It should be clear that it is not the mere availability of credit – due to the influx of gold – which induces new investments and creates conditions of prosperity, but the expected profitability of investments as indicated by the existing profitability of capital. And it is not the contraction of credit – due to an outflow of gold – which issues into capital stagnation, but a lack of profitability of the existing capital, which destroys incentives for new investments and therewith the demand for credits.

An increasing capitalization of production increases the productivity of labor and therewith the competitive ability of an enlarged capital. Where credit expansion leads to capital investments, it also leads to a cheapening of production relative to the production of countries with a lower rate of capital formation. By being able to sell at lower prices, the more-productive countries invade the markets of the less-productive nations. It is therefore not true that credit expansion must always lead to inflationary prices. With a sufficient increase of productivity the supply can match and exceed the demand and can thus not only prevent a rise in prices but even lower them. Instead of losing gold because of adverse trade positions, rapidly expanding economies may increase their gold reserves and thus their money supply in accordance with their credit policies. With a declining profitability of capital, both investments and credit transactions decline. This does not necessarily bring about an increase in sales through foreign commerce, for even the low prices of nations with a contracting economy may still be matched by the prices of nations enjoying a higher productivity in expanding economies. There will then be no influx of money from abroad to stimulate the economic activity of the relatively stagnating nations.

Moreover, with the establishment of the world market the conditions of prosperity, stagnation, and depression became world-wide phenomena. While these conditions affected different nations to different degrees, none remained unaffected. All capitalist nations tended to expand credits in good times and contract them in bad. In its credit expansion, each nation was limited by the size of its gold reserve. In times of depression there was no pressure on the gold reserve since demand for investment credits was low. At such times, nations would simply wait for a turn of events and engage in an intensified competition for markets and gold.

Despite the gold standard’s disappointing results, only reluctantly, and under the pressure of the Great Depression, was it finally abolished. But since commodity-money was still necessary for settling international payments balances, an international gold exchange mechanism was substituted. Though gold still flows between nations, these flows need not affect domestic money supplies. As gold is now regarded simply as a special kind of money, as international money, gold movements need no longer determine national monetary policies. Inflation and deflation result from government decisions to expand or contract the money and credit supply. Precisely for this reason, some adherents of an unrestricted market economy distrust the present arrangement and long for a return to the “automatism” of the gold standard.

The fact that any decline in economic activity shows up as a money-contraction gave rise to the notion that such declines were caused by shortages of money and that these, in turn, were the result of limits set to credit expansion by the rules of the gold standard. Keynes, we recall, held that the gold standard was largely responsible for the crisis conditions which followed the First World War. He felt that the liberal argument against mercantilisms as a system bound to a senseless accumulation of gold lost all its force and meaning because it was precisely the laissez-faire gold competitive pursuit and competitive appetite for the precious metal. [1] For with strict adherence to the gold standard, there was no “orthodox means open to the authorities for counteracting unemployment at home except by their struggling for an export surplus and an import of the monetary metal at the expense of their neighbors,” which tended to contract both domestic market and international trade. Keynes advocated freeing national money and credit policies from the requirements of the international gold standard.

It is quite obvious, however, that the existence of the gold standard did not prevent a rather rapid capital formation at the turn of the century; and it is equally obvious that when the gold standard was abolished, the rate of capital accumulation was reduced rather than hastened. Clearly, the expansion and contraction of capital production did not depend on the existence or nonexistence of the gold standard.

Stored data entries:
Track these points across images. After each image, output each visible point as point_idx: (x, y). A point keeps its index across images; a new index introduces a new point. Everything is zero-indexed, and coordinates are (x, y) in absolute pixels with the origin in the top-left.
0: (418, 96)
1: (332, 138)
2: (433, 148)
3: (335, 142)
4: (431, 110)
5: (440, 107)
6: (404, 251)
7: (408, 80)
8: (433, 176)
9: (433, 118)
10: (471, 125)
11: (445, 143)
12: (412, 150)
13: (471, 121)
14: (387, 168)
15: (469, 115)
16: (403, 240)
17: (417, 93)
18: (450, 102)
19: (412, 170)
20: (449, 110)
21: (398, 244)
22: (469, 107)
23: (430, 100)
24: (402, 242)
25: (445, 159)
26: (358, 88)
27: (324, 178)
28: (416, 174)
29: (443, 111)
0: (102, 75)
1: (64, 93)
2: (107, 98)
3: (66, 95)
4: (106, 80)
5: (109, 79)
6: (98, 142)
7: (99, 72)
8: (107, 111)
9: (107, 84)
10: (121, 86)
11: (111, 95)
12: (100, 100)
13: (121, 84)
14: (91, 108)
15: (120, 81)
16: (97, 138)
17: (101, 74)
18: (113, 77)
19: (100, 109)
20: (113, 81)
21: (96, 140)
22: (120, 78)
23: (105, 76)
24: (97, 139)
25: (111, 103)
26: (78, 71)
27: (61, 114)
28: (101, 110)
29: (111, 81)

§ **Tasks and exercises**
1. In the passage on the gold standard, what pressure finally led to the gold standard being abolished?
2. Reproduce the entries from their first line through the line containing "27: (324, 178)", with both ends included.
The text and the entries are unrelated material.

§ **Per-task answers**
1. The pressure of the Great Depression.

2.
Track these points across images. After each image, output each visible point as point_idx: (x, y). A point keeps its index across images; a new index introduces a new point. Everything is zero-indexed, and coordinates are (x, y) in absolute pixels with the origin in the top-left.
0: (418, 96)
1: (332, 138)
2: (433, 148)
3: (335, 142)
4: (431, 110)
5: (440, 107)
6: (404, 251)
7: (408, 80)
8: (433, 176)
9: (433, 118)
10: (471, 125)
11: (445, 143)
12: (412, 150)
13: (471, 121)
14: (387, 168)
15: (469, 115)
16: (403, 240)
17: (417, 93)
18: (450, 102)
19: (412, 170)
20: (449, 110)
21: (398, 244)
22: (469, 107)
23: (430, 100)
24: (402, 242)
25: (445, 159)
26: (358, 88)
27: (324, 178)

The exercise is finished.